Campbell took the Packard’s keys from his pocket. As Pemberton turned to leave Campbell spoke.

“If there’s someone asks about how Mrs. Pemberton and the young one is doing, what do you want me to say?”

“That Mrs. Pemberton is going to be fine.”

Campbell nodded but did not move.

“What else?” Pemberton asked.

“Dr. Carlyle, he rode into town with me,” Campbell said.

Pemberton tried to keep his voice level.

“Where is he now?”

“I don’t know. He said he was going to get Mrs. Pemberton some flowers but he ain’t come back.”

“How long ago was that?”

“Three hours.”

“I’ve got some business with him I’ll settle later,” Pemberton said.

“You ain’t the only one,” Campbell said as he reached to open the door.

Pemberton stopped him with a hand on his shoulder.

“Who else?”

“Chaney. He come by a hour ago asking where Dr. Carlyle was.”

Pemberton took his hand off Campbell’s shoulder and the worker went on out the door. Pemberton walked across the lobby and up the opposite corridor, reading the black door numbers until he reached Serena’s room.

She was still unconscious when he came in, so he pulled up a chair beside her bed and waited. As late morning and afternoon passed, Pemberton listened to her breath, watched the slow return of color to her face. The drugs kept Serena in a drifting stupor, her eyes occasionally opening but unfocused. A nurse brought him lunch and then supper. Only when the last sunlight had drained from the room’s one window did Serena’s eyes open and find Pemberton’s. She seemed fully cognizant, which surprised the nurse because the morphine drip was still in her arm. The nurse checked the drip to make sure it was operating and then left. Pemberton turned in his chair to face her. He slid his right hand under Serena’s wrist, let his fingers clasp around it like a bracelet.

She turned her head to better see him, her words a whisper.

“The child is dead?”

“Yes.”

Serena studied Pemberton’s face a few moments.

“What else?”

“We won’t be able to have another child.”

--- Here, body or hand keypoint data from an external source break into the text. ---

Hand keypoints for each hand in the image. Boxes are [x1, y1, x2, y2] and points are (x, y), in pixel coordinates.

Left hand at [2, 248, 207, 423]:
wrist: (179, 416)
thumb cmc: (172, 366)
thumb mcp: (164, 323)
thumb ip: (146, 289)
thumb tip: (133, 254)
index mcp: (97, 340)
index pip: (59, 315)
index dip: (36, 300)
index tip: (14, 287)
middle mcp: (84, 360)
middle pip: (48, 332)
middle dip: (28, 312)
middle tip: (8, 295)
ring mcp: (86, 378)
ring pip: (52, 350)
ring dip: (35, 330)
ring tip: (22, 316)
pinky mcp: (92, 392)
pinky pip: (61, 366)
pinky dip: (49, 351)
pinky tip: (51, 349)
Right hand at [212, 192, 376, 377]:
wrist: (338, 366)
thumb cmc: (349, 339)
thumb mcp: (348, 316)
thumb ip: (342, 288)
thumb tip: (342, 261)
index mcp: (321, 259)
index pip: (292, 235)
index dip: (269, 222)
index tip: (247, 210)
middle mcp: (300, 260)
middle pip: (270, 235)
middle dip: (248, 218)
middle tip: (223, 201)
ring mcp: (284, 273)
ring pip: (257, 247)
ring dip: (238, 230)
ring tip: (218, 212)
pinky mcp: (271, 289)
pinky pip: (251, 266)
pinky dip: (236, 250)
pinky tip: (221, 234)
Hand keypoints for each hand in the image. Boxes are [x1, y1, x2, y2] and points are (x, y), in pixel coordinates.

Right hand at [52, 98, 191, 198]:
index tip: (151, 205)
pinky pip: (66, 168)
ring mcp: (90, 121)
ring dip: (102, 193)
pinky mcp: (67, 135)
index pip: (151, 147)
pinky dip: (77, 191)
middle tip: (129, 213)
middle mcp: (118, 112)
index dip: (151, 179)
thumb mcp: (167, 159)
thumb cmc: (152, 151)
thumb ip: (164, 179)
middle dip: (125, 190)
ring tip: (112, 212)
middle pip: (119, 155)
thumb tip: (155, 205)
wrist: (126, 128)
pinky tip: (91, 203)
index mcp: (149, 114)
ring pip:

She remained silent a few moments, and Pemberton wondered if the drugs were taking hold again but then Serena spoke.

“Better this way, just us. We should have known so from the very start.”

Pemberton nodded and squeezed Serena’s wrist, felt again the strong pulse of their blood.

V

On an evening three weeks later the sun’s last light soaked into the western ridgetops. Night thickened but offered no stars, only a rising moon pale as bone. Pemberton and Serena ate alone in the office’s back room. Serena had ridden out to supervise the crews for five days now. Her face was haggard evenings when she returned, but the clothes no longer hung loose. She’d taken the eagle with her that morning, which Pemberton believed the surest sign of her recovery.